> Activity
Please copy the data below exactly; none of the pictures in it belong in the copy.

> Dataset section
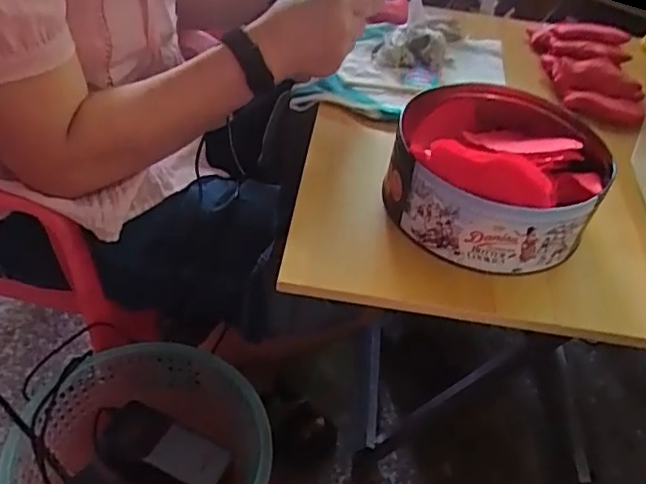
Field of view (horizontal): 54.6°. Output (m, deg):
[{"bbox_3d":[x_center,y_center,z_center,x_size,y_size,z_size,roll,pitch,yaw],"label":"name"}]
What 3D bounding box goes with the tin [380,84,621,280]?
[{"bbox_3d":[0.154,-0.069,0.557,0.179,0.113,0.174,14,44,8],"label":"tin"}]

> Written reply
Field of view (horizontal): 54.6°. Output (m, deg):
[{"bbox_3d":[x_center,y_center,z_center,x_size,y_size,z_size,roll,pitch,yaw],"label":"name"}]
What 3D bounding box goes with the tin [380,84,621,280]?
[{"bbox_3d":[0.154,-0.069,0.557,0.179,0.113,0.174,14,44,8],"label":"tin"}]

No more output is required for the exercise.